-- Passage --
========
Capital Punishment

2012-01-13 02:56:48

Introduction and Early Years

Capital Punishment is a punishment option of the federal government in more than two thirds of states in the United States. The method of execution overwhelmingly used is lethal injection, although various states also allow execution by the electric chair, firing squad, gas chamber, and hanging.

Proponents of the death penalty argue that the death penalty serves important functions of deterrence and retribution. Those who argue for abolition of the death penalty, however, argue that the risk of executing the innocent is too great, there is no evidence the death penalty deters crime more than life imprisonment, and complex capital cases are significantly more expensive than life imprisonment cases. Furthermore, Abolitionists argue that the death penalty is applied unfairly and arbitrarily to the poor and to people of color. Both sides also make arguments that focus on religious and moral foundations.

Historically and internationally, the death penalty has been used as a punishment for a wide variety of crimes. In North America around 1700, the colonists used the death penalty instead of prison as the main punishment for a range of serious crimes. With the adoption of prison as the normal punishment in the late eighteenth century, the death penalty’s use became more limited. Since the late 1970s, Capital Punishment has only been used in the United States in murder cases.

Although the United States retains Capital Punishment while much of the world has abandoned the punishment, the United States was initially one of the leaders in the death penalty abolition movement. The Territory of Michigan voted to abolish Capital Punishment for all crimes except treason in a law that took effect March 1, 1847, more than twenty years before Portugal became the first European country to abolish the death penalty. During the next century, other state legislatures dealt with the issue of whether to abolish Capital Punishment, but the U. S. Supreme Court only examined the death penalty in a few cases, such as Wilkerson v. Utah, where the Court upheld execution by firing squad, and In re Kemmler, where the Court upheld execution by electrocution.
========
[Stored items]
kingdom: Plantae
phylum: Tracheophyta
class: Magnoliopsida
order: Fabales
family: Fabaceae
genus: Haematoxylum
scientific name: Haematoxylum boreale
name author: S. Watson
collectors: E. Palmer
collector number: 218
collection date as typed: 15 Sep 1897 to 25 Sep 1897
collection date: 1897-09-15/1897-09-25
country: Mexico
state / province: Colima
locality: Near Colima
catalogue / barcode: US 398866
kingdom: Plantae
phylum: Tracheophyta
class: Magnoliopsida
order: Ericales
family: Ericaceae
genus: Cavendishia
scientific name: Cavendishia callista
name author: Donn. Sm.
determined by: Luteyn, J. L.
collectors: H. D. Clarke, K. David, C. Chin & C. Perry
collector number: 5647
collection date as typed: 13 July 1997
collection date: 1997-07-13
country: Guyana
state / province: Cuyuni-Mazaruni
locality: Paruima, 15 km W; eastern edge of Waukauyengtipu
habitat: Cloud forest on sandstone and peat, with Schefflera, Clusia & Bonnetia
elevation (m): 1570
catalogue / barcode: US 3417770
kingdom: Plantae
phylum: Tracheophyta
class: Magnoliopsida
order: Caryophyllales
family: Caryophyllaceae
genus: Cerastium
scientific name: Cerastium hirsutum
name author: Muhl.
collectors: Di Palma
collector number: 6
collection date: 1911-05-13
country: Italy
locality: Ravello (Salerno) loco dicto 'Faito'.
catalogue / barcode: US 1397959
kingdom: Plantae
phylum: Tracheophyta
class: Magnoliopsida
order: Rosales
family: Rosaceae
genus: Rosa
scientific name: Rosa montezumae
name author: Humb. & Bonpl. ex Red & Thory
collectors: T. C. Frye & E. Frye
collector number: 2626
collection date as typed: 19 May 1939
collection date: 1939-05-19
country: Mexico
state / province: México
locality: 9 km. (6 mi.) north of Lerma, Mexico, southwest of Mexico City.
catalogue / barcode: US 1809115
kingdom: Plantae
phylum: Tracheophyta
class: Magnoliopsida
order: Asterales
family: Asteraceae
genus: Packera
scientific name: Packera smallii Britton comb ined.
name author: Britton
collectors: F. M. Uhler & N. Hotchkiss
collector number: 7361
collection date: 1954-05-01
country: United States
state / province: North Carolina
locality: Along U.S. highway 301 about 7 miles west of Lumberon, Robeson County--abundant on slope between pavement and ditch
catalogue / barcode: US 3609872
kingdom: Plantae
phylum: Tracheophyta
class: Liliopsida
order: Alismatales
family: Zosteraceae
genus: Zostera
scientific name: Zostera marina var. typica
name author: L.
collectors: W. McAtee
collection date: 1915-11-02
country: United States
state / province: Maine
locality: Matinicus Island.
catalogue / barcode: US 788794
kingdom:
========
-- Task to complete --
Continue the passage on capital punishment in the United States, picking up after its final sentence.

-- Result --
Capital Punishment Developments in the Supreme Court

In the 1960s and 1970s, however, the courts began to take a closer look at Capital Punishment, and organizations like the NAACP Legal Defense and Education Fund organized strategies to attack the punishment on constitutional grounds. In 1971 in McGautha v. California, the Supreme Court rejected a constitutional challenge to the procedures used to impose the death penalty.

However, the following year, the Supreme Court held in Furman v. Georgia that the death penalty statutes in use at the time violated the Eighth and Fourteenth Amendments of the U.S. Constitution, in effect invalidating the death penalty’s use in the United States. There was no clear majority on the rationale for the result in Furman, but several Justices reasoned that the procedures used in capital cases at the time gave too much discretion to jurors in deciding whether to impose the death penalty, so that the sentences were arbitrary and often resulted in racial discrimination. Although Justice William J. Brennan, Jr. concluded that the death penalty was degrading to human dignity and Justice Thurgood Marshall also agreed that the death penalty was unconstitutional per se, other Justices’ written opinions left open the issue of whether the death penalty violates the constitution in all circumstances.

In 1976, the Court decided several cases that upheld the use of the death penalty and, along with Furman, laid the foundation for the modern use of the death penalty in the United States. In Gregg v. Georgia, the Court examined new Capital Punishment statutes that limited the discretion of jurors, and a Plurality held that these statutes did not violate the Eighth and Fourteenth Amendments. The Plurality, in an opinion written by Justice Potter Stewart, concluded that a statute with a list of factors for jurors to consider in Sentencing provided ‘‘clear and objective standards’’ and gave adequate guidance to the sentencer. On the same day, the Court upheld other states’ guided Sentencing statutes in Jurek v. Texas and Proffitt v. Florida. Subsequent cases, like Godfrey v. Georgia, clarified that capital Sentencing procedures must provide a way to distinguish the few cases that deserve the death penalty from those cases that do not.

At the same time as Gregg, the Court struck down death penalty statutes that automatically imposed the death penalty for certain crimes. In Woodson v. North Carolina, the Plurality concluded that in death penalty cases the Eighth Amendment requires consideration of the record and character of the defendant and the circumstances of the crime. Individualized Sentencing in capital cases is required, because there is an increased need for reliability because the death penalty is significantly different from all other punishments. The Supreme Court further emphasized the concern about individualized Sentencing in Lockett v. Ohio, where Ohio’s death penalty statute was struck down because it limited a capital jury from being able to consider factors presented to mitigate the sentence.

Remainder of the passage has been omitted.